* _Exercise description_: Give back each entry word for word, but drop the images.

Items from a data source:
--- START ---

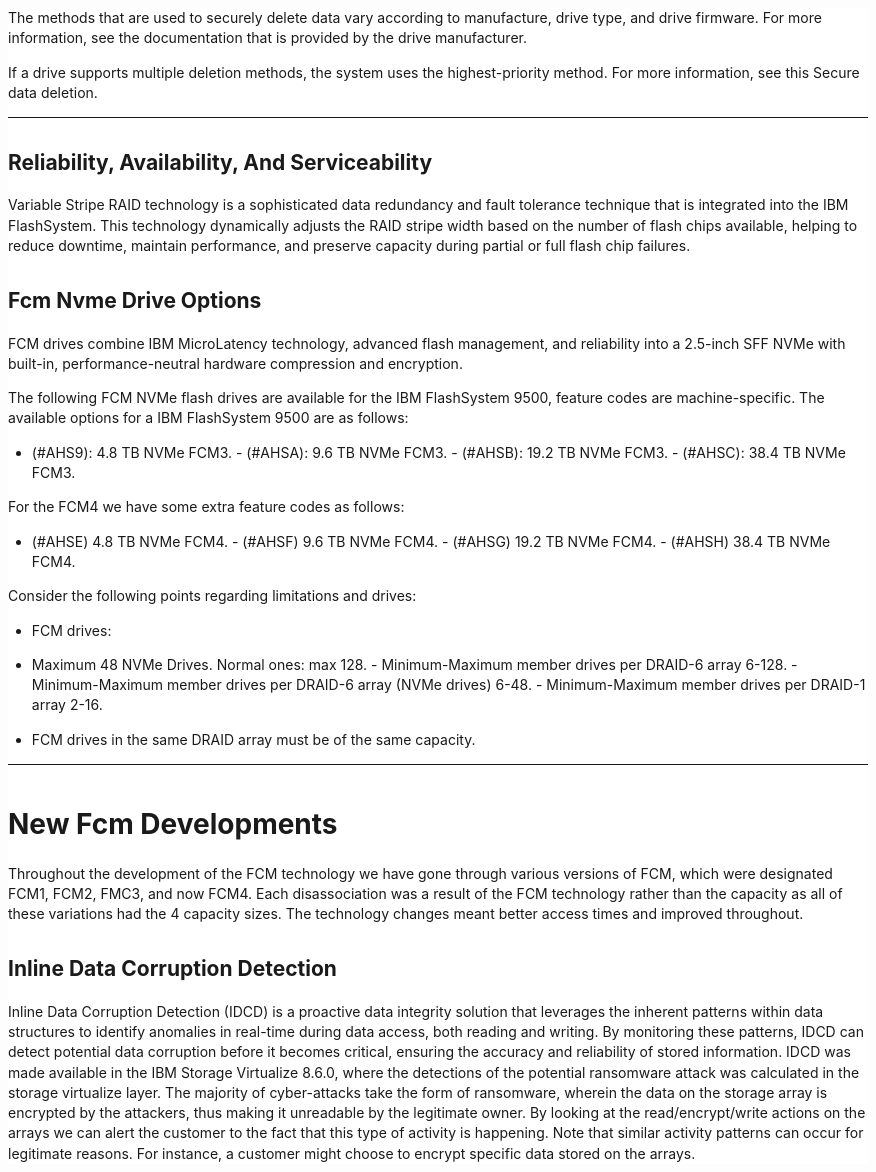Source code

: The methods that are used to securely delete data vary according to manufacture, drive type, and drive firmware. For more information, see the documentation that is provided by the drive manufacturer.

If a drive supports multiple deletion methods, the system uses the highest-priority method. For more information, see this Secure data deletion. 

----------------

## Reliability, Availability, And Serviceability

Variable Stripe RAID technology is a sophisticated data redundancy and fault tolerance technique that is integrated into the IBM FlashSystem. This technology dynamically adjusts the RAID stripe width based on the number of flash chips available, helping to reduce downtime, maintain performance, and preserve capacity during partial or full flash chip failures.

## Fcm Nvme Drive Options

FCM drives combine IBM MicroLatency technology, advanced flash management, and reliability into a 2.5-inch SFF NVMe with built-in, performance-neutral hardware compression and encryption. 

The following FCM NVMe flash drives are available for the IBM FlashSystem 9500, feature codes are machine-specific. The available options for a IBM FlashSystem 9500 are as follows:
- (\#AHS9): 4.8 TB NVMe FCM3. - (\#AHSA): 9.6 TB NVMe FCM3. - (\#AHSB): 19.2 TB NVMe FCM3. - (\#AHSC): 38.4 TB NVMe FCM3.

For the FCM4 we have some extra feature codes as follows:
- (\#AHSE) 4.8 TB NVMe FCM4. - (\#AHSF) 9.6 TB NVMe FCM4. - (\#AHSG) 19.2 TB NVMe FCM4. - (\#AHSH) 38.4 TB NVMe FCM4.

Consider the following points regarding limitations and drives:
- FCM drives:
- Maximum 48 NVMe Drives. Normal ones: max 128. - Minimum-Maximum member drives per DRAID-6 array 6-128. - Minimum-Maximum member drives per DRAID-6 array (NVMe drives) 6-48. - Minimum-Maximum member drives per DRAID-1 array 2-16.

- FCM drives in the same DRAID array must be of the same capacity.

----------------

# New Fcm Developments

Throughout the development of the FCM technology we have gone through various versions of FCM, which were designated FCM1, FCM2, FMC3, and now FCM4. Each disassociation was a result of the FCM technology rather than the capacity as all of these variations had the 4 capacity sizes. The technology changes meant better access times and improved throughout.

## Inline Data Corruption Detection

Inline Data Corruption Detection (IDCD) is a proactive data integrity solution that leverages the inherent patterns within data structures to identify anomalies in real-time during data access, both reading and writing. By monitoring these patterns, IDCD can detect potential data corruption before it becomes critical, ensuring the accuracy and reliability of stored information. IDCD was made available in the IBM Storage Virtualize 8.6.0, where the detections of the potential ransomware attack was calculated in the storage virtualize layer. The majority of cyber-attacks take the form of ransomware, wherein the data on the storage array is encrypted by the attackers, thus making it unreadable by the legitimate owner. By looking at the read/encrypt/write actions on the arrays we can alert the customer to the fact that this type of activity is happening. Note that similar activity patterns can occur for legitimate reasons. For instance, a customer might choose to encrypt specific data stored on the arrays.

--- END ---

* _Answer for this exercise_:
Source code

: The methods that are used to securely delete data vary according to manufacture, drive type, and drive firmware. For more information, see the documentation that is provided by the drive manufacturer.

If a drive supports multiple deletion methods, the system uses the highest-priority method. For more information, see this Secure data deletion. 

----------------

## Reliability, Availability, And Serviceability

Variable Stripe RAID technology is a sophisticated data redundancy and fault tolerance technique that is integrated into the IBM FlashSystem. This technology dynamically adjusts the RAID stripe width based on the number of flash chips available, helping to reduce downtime, maintain performance, and preserve capacity during partial or full flash chip failures.

## Fcm Nvme Drive Options

FCM drives combine IBM MicroLatency technology, advanced flash management, and reliability into a 2.5-inch SFF NVMe with built-in, performance-neutral hardware compression and encryption. 

The following FCM NVMe flash drives are available for the IBM FlashSystem 9500, feature codes are machine-specific. The available options for a IBM FlashSystem 9500 are as follows:
- (\#AHS9): 4.8 TB NVMe FCM3. - (\#AHSA): 9.6 TB NVMe FCM3. - (\#AHSB): 19.2 TB NVMe FCM3. - (\#AHSC): 38.4 TB NVMe FCM3.

For the FCM4 we have some extra feature codes as follows:
- (\#AHSE) 4.8 TB NVMe FCM4. - (\#AHSF) 9.6 TB NVMe FCM4. - (\#AHSG) 19.2 TB NVMe FCM4. - (\#AHSH) 38.4 TB NVMe FCM4.

Consider the following points regarding limitations and drives:
- FCM drives:
- Maximum 48 NVMe Drives. Normal ones: max 128. - Minimum-Maximum member drives per DRAID-6 array 6-128. - Minimum-Maximum member drives per DRAID-6 array (NVMe drives) 6-48. - Minimum-Maximum member drives per DRAID-1 array 2-16.

- FCM drives in the same DRAID array must be of the same capacity.

----------------

# New Fcm Developments

Throughout the development of the FCM technology we have gone through various versions of FCM, which were designated FCM1, FCM2, FMC3, and now FCM4. Each disassociation was a result of the FCM technology rather than the capacity as all of these variations had the 4 capacity sizes. The technology changes meant better access times and improved throughout.

## Inline Data Corruption Detection

Inline Data Corruption Detection (IDCD) is a proactive data integrity solution that leverages the inherent patterns within data structures to identify anomalies in real-time during data access, both reading and writing. By monitoring these patterns, IDCD can detect potential data corruption before it becomes critical, ensuring the accuracy and reliability of stored information. IDCD was made available in the IBM Storage Virtualize 8.6.0, where the detections of the potential ransomware attack was calculated in the storage virtualize layer. The majority of cyber-attacks take the form of ransomware, wherein the data on the storage array is encrypted by the attackers, thus making it unreadable by the legitimate owner. By looking at the read/encrypt/write actions on the arrays we can alert the customer to the fact that this type of activity is happening. Note that similar activity patterns can occur for legitimate reasons. For instance, a customer might choose to encrypt specific data stored on the arrays.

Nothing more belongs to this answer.